Yin Hailin (尹海林 (Yǐn Hǎilín); born April 1960) is a former Chinese politician, and Vice-mayor of Tianjin, a municipality of China. He was dismissed from his position in August 2016 for investigation by the Central Commission for Discipline Inspection.

==Early life and education==
Yin was born in Tianjin in April 1960, and he was graduated from Tianjin Red Army High School in 1978. He entered the Department of Architecture of Tsinghua University in the same year and graduated in 1983.

== Career ==
After graduating, he entered to China Academy of Urban Planning and Design, and worked as Planner.
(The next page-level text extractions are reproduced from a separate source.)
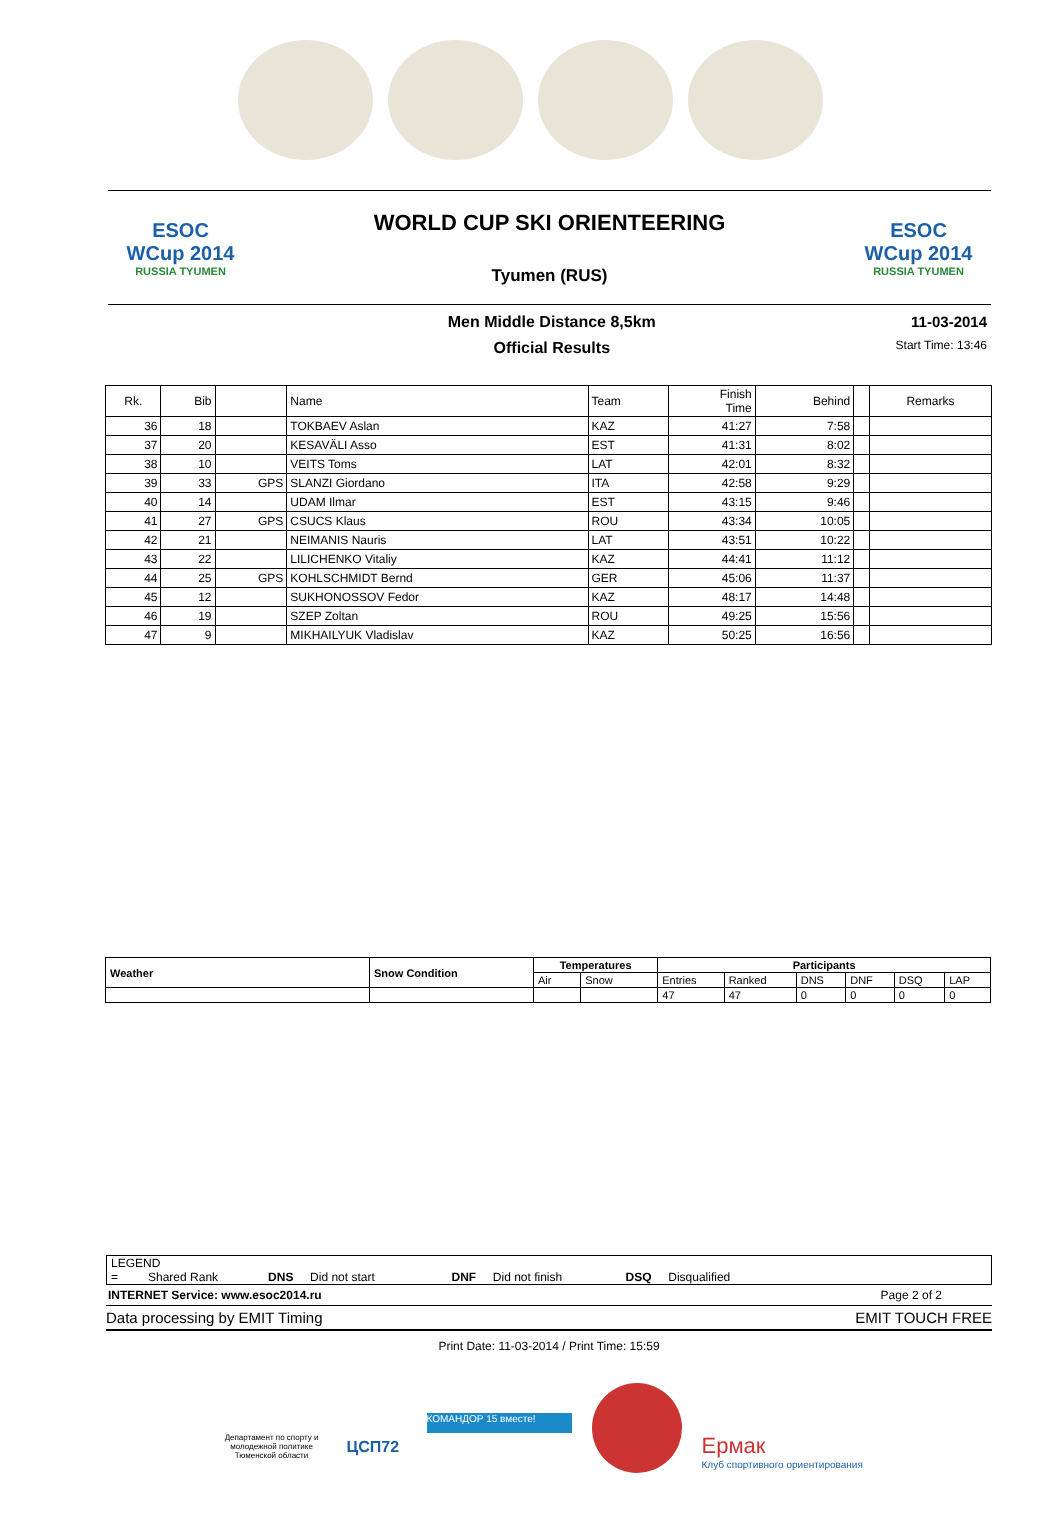ESOC
WCup 2014
RUSSIA TYUMEN
WORLD CUP SKI ORIENTEERING
Tyumen (RUS)
ESOC
WCup 2014
RUSSIA TYUMEN
Men Middle Distance 8,5km
Official Results
11-03-2014
Start Time: 13:46
| Rk. | Bib | | Name | Team | Finish Time | Behind | | Remarks |
| --- | --- | --- | --- | --- | --- | --- | --- | --- |
| 36 | 18 | | TOKBAEV Aslan | KAZ | 41:27 | 7:58 | | |
| 37 | 20 | | KESAVÄLI Asso | EST | 41:31 | 8:02 | | |
| 38 | 10 | | VEITS Toms | LAT | 42:01 | 8:32 | | |
| 39 | 33 | GPS | SLANZI Giordano | ITA | 42:58 | 9:29 | | |
| 40 | 14 | | UDAM Ilmar | EST | 43:15 | 9:46 | | |
| 41 | 27 | GPS | CSUCS Klaus | ROU | 43:34 | 10:05 | | |
| 42 | 21 | | NEIMANIS Nauris | LAT | 43:51 | 10:22 | | |
| 43 | 22 | | LILICHENKO Vitaliy | KAZ | 44:41 | 11:12 | | |
| 44 | 25 | GPS | KOHLSCHMIDT Bernd | GER | 45:06 | 11:37 | | |
| 45 | 12 | | SUKHONOSSOV Fedor | KAZ | 48:17 | 14:48 | | |
| 46 | 19 | | SZEP Zoltan | ROU | 49:25 | 15:56 | | |
| 47 | 9 | | MIKHAILYUK Vladislav | KAZ | 50:25 | 16:56 | | |
| Weather | Snow Condition | Temperatures | | Participants | | | | | |
| --- | --- | --- | --- | --- | --- | --- | --- | --- | --- |
| | | Air | Snow | Entries | Ranked | DNS | DNF | DSQ | LAP |
| | | | | 47 | 47 | 0 | 0 | 0 | 0 |
LEGEND
= Shared Rank DNS Did not start DNF Did not finish DSQ Disqualified
INTERNET Service: www.esoc2014.ru Page 2 of 2
Data processing by EMIT Timing EMIT TOUCH FREE
Print Date: 11-03-2014 / Print Time: 15:59
Департамент по спорту и молодежной политике Тюменской области
ЦСП72
КОМАНДОР 15 вместе!
Ермак
Клуб спортивного ориентирования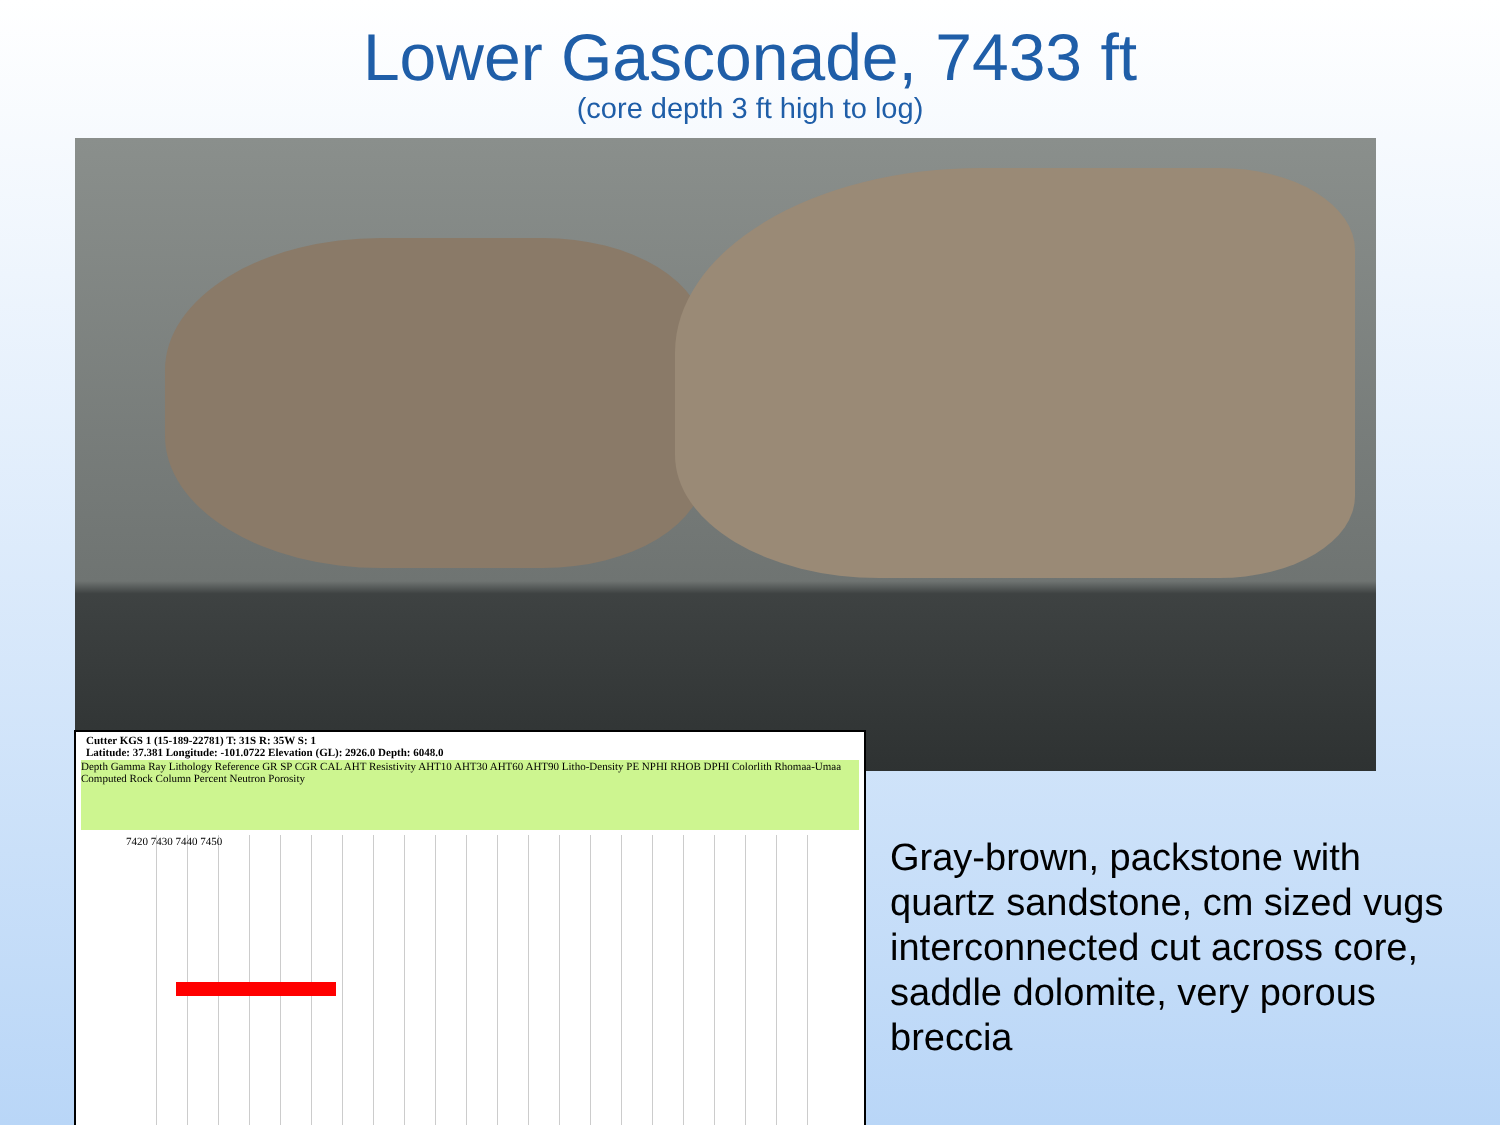Lower Gasconade, 7433 ft
(core depth 3 ft high to log)
Cutter KGS 1 (15-189-22781) T: 31S R: 35W S: 1
Latitude: 37.381 Longitude: -101.0722 Elevation (GL): 2926.0 Depth: 6048.0
Depth Gamma Ray Lithology Reference GR SP CGR CAL AHT Resistivity AHT10 AHT30 AHT60 AHT90 Litho-Density PE NPHI RHOB DPHI Colorlith Rhomaa-Umaa Computed Rock Column Percent Neutron Porosity
7420 7430 7440 7450
Gray-brown, packstone with quartz sandstone, cm sized vugs interconnected cut across core, saddle dolomite, very porous breccia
Then he backed to Tianjin and became the planner of Tianjin Urban and Rural Planning and Design Institute.

Yin was the deputy director of Tianjin Planning and Land Resources Bureau since 2000 and promoted to the post of director in 2007. In 2012, he was elected as Vice-mayor of Tianjin and deputy-secretary of the Chinese Communist Party's Political and Legal Affairs Commission of Tianjin.

=== Corruption allegations ===
On August 22, 2016, Yin was placed under investigation by the Central Commission for Discipline Inspection, the party's internal disciplinary body, for "serious violations of regulations". Yin Hailin was expelled from the Chinese Communist Party, and demoted to sub-division level (fuchuji) on January 20, 2017.